Auf die Behauptung, dass diese Fragen verschwinden, gibt es zwei Antworten, - sagt der Klassiker. Die eine ist, dass diese Fragen durchaus verschwinden und in anderer Form wieder auftauchen können. Die andere Antwort lautet: diese Fragen verschwinden nicht. Jedes große Kunstwerk stellt diese Fragen. Wie fühlt es sich an? Was bedeutet es, auf diesem Planeten zu leben, jetzt und gerade hier. Warum gibt es ihn? 

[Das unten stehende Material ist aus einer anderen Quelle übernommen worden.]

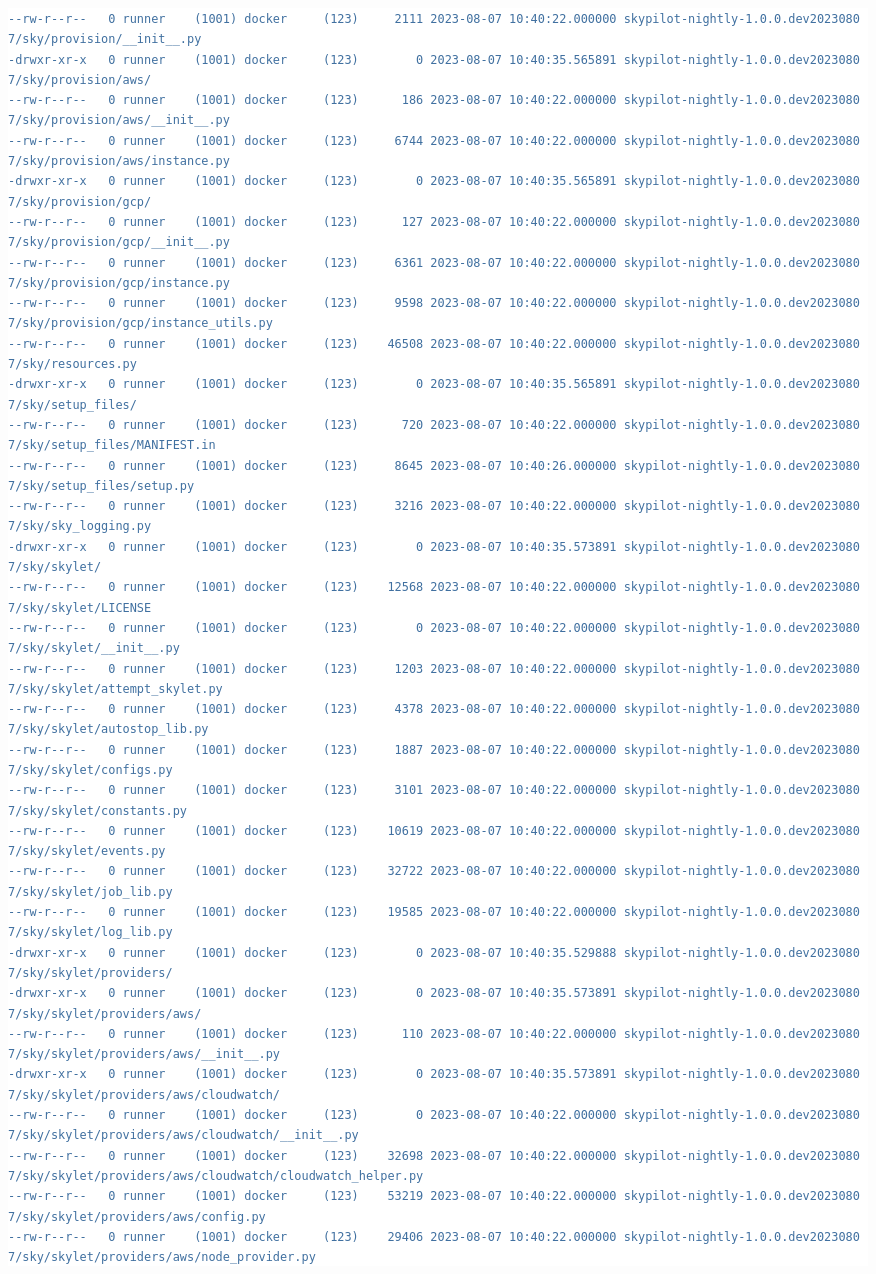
 ```diff
--rw-r--r--   0 runner    (1001) docker     (123)     2111 2023-08-07 10:40:22.000000 skypilot-nightly-1.0.0.dev20230807/sky/provision/__init__.py
-drwxr-xr-x   0 runner    (1001) docker     (123)        0 2023-08-07 10:40:35.565891 skypilot-nightly-1.0.0.dev20230807/sky/provision/aws/
--rw-r--r--   0 runner    (1001) docker     (123)      186 2023-08-07 10:40:22.000000 skypilot-nightly-1.0.0.dev20230807/sky/provision/aws/__init__.py
--rw-r--r--   0 runner    (1001) docker     (123)     6744 2023-08-07 10:40:22.000000 skypilot-nightly-1.0.0.dev20230807/sky/provision/aws/instance.py
-drwxr-xr-x   0 runner    (1001) docker     (123)        0 2023-08-07 10:40:35.565891 skypilot-nightly-1.0.0.dev20230807/sky/provision/gcp/
--rw-r--r--   0 runner    (1001) docker     (123)      127 2023-08-07 10:40:22.000000 skypilot-nightly-1.0.0.dev20230807/sky/provision/gcp/__init__.py
--rw-r--r--   0 runner    (1001) docker     (123)     6361 2023-08-07 10:40:22.000000 skypilot-nightly-1.0.0.dev20230807/sky/provision/gcp/instance.py
--rw-r--r--   0 runner    (1001) docker     (123)     9598 2023-08-07 10:40:22.000000 skypilot-nightly-1.0.0.dev20230807/sky/provision/gcp/instance_utils.py
--rw-r--r--   0 runner    (1001) docker     (123)    46508 2023-08-07 10:40:22.000000 skypilot-nightly-1.0.0.dev20230807/sky/resources.py
-drwxr-xr-x   0 runner    (1001) docker     (123)        0 2023-08-07 10:40:35.565891 skypilot-nightly-1.0.0.dev20230807/sky/setup_files/
--rw-r--r--   0 runner    (1001) docker     (123)      720 2023-08-07 10:40:22.000000 skypilot-nightly-1.0.0.dev20230807/sky/setup_files/MANIFEST.in
--rw-r--r--   0 runner    (1001) docker     (123)     8645 2023-08-07 10:40:26.000000 skypilot-nightly-1.0.0.dev20230807/sky/setup_files/setup.py
--rw-r--r--   0 runner    (1001) docker     (123)     3216 2023-08-07 10:40:22.000000 skypilot-nightly-1.0.0.dev20230807/sky/sky_logging.py
-drwxr-xr-x   0 runner    (1001) docker     (123)        0 2023-08-07 10:40:35.573891 skypilot-nightly-1.0.0.dev20230807/sky/skylet/
--rw-r--r--   0 runner    (1001) docker     (123)    12568 2023-08-07 10:40:22.000000 skypilot-nightly-1.0.0.dev20230807/sky/skylet/LICENSE
--rw-r--r--   0 runner    (1001) docker     (123)        0 2023-08-07 10:40:22.000000 skypilot-nightly-1.0.0.dev20230807/sky/skylet/__init__.py
--rw-r--r--   0 runner    (1001) docker     (123)     1203 2023-08-07 10:40:22.000000 skypilot-nightly-1.0.0.dev20230807/sky/skylet/attempt_skylet.py
--rw-r--r--   0 runner    (1001) docker     (123)     4378 2023-08-07 10:40:22.000000 skypilot-nightly-1.0.0.dev20230807/sky/skylet/autostop_lib.py
--rw-r--r--   0 runner    (1001) docker     (123)     1887 2023-08-07 10:40:22.000000 skypilot-nightly-1.0.0.dev20230807/sky/skylet/configs.py
--rw-r--r--   0 runner    (1001) docker     (123)     3101 2023-08-07 10:40:22.000000 skypilot-nightly-1.0.0.dev20230807/sky/skylet/constants.py
--rw-r--r--   0 runner    (1001) docker     (123)    10619 2023-08-07 10:40:22.000000 skypilot-nightly-1.0.0.dev20230807/sky/skylet/events.py
--rw-r--r--   0 runner    (1001) docker     (123)    32722 2023-08-07 10:40:22.000000 skypilot-nightly-1.0.0.dev20230807/sky/skylet/job_lib.py
--rw-r--r--   0 runner    (1001) docker     (123)    19585 2023-08-07 10:40:22.000000 skypilot-nightly-1.0.0.dev20230807/sky/skylet/log_lib.py
-drwxr-xr-x   0 runner    (1001) docker     (123)        0 2023-08-07 10:40:35.529888 skypilot-nightly-1.0.0.dev20230807/sky/skylet/providers/
-drwxr-xr-x   0 runner    (1001) docker     (123)        0 2023-08-07 10:40:35.573891 skypilot-nightly-1.0.0.dev20230807/sky/skylet/providers/aws/
--rw-r--r--   0 runner    (1001) docker     (123)      110 2023-08-07 10:40:22.000000 skypilot-nightly-1.0.0.dev20230807/sky/skylet/providers/aws/__init__.py
-drwxr-xr-x   0 runner    (1001) docker     (123)        0 2023-08-07 10:40:35.573891 skypilot-nightly-1.0.0.dev20230807/sky/skylet/providers/aws/cloudwatch/
--rw-r--r--   0 runner    (1001) docker     (123)        0 2023-08-07 10:40:22.000000 skypilot-nightly-1.0.0.dev20230807/sky/skylet/providers/aws/cloudwatch/__init__.py
--rw-r--r--   0 runner    (1001) docker     (123)    32698 2023-08-07 10:40:22.000000 skypilot-nightly-1.0.0.dev20230807/sky/skylet/providers/aws/cloudwatch/cloudwatch_helper.py
--rw-r--r--   0 runner    (1001) docker     (123)    53219 2023-08-07 10:40:22.000000 skypilot-nightly-1.0.0.dev20230807/sky/skylet/providers/aws/config.py
--rw-r--r--   0 runner    (1001) docker     (123)    29406 2023-08-07 10:40:22.000000 skypilot-nightly-1.0.0.dev20230807/sky/skylet/providers/aws/node_provider.py
```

Dies alles skizziert wohl den klassischen Blick (was ist Klassik? Das Ursprüngliche, die Anfänge, in die sich inzwischen Geschichte gezwungen hat... das unverfälschte Credo, das sich in der Folge seines Erscheinens verschiedenen Einflüssen aussetzen musste...) auf eine alternative Kultur. Es ist meiner Meinung nach aber zu optimistisch, da sie die Globalisierung, den wirtschaftlichen Totalitarismus und das, was die Soziologie „Integrationsfalle“ nennt, viel zu sehr außer Betracht lässt. Die Gesellschaft ist nämlich fähig, alles zu integrieren, alles zum „Mainstream“ zu machen, alles „einzugemeinden“ und davon einen Gewinn machend zu profitieren. Beispiel? Die Sicherheitsnadeln, die die Punks ursprünglich an delikaten Stellen des Körpers hatten, wurden samt der dazu gehörenden Frisuren sehr schnell in den eingeweihten Kreisen chic und zum Accessoire eines Lifestyles. Bei den Frisuren war's zehn Jahre zuvor mit den langen Haaren dasselbe. „Schwarze“ Musik, Rap und HipHop, haben nicht lange nach ihrem ersten Auftreten Musiker hervor gebracht, die sich am Zurschaustellen ihres Reichtums zu befriedigen scheinen, die die immer dickeren Goldkettchen tragen und die dicke Lippe offenbar zum Markenzeichen gemacht haben, die unter ihrem Namen Klamottenketten eröffnen, es zum "Label" machten, die von ihrem Präsidenten eingeladen wurden und zuvor nervös wie kleine Schulkinder waren. Gewisse geistige Einstellungen wurden hip und sind sehr schnell zum Common Sense geworden. Sie haben sich selbst längst inhaltlich entwertet, indem sie spätestens im Postmaterialismus zum puren Trip, zum vorüber gehenden Symptom, zum Ausweis eines Lifestyles, zum nicht ganz ernst genommenen Einnahme einer austauschbaren Position, zum gut bezahlten Spiel mit Möglichkeiten wurden. Die Kunst, einst Symbol des Widerborstigen, wurde spätestens seit Andy Warhol eingeführt in den Kanon des populär Werthaltigen, das auf dem Kunstmarkt inzwischen zu absurden finanziellen Exzessen und zur gut bewachten Verwahrung in Freihandelszonen geführt hat. In diesem Sinne „erfolgreiche“ Kunst ist etwas für die herrschende und mit finanziellen Mitteln wohlausgestattete Klasse geworden. Auch die Phase, die das alles mit einer gewissen Ironie goutierte und sich einen gewissen Abstand zugute hielt, scheint inzwischen vorbei zu sein. Was im Zeitalter der Globalisierung gilt, ist Kohle. Nur das. Ganz brutal und hart.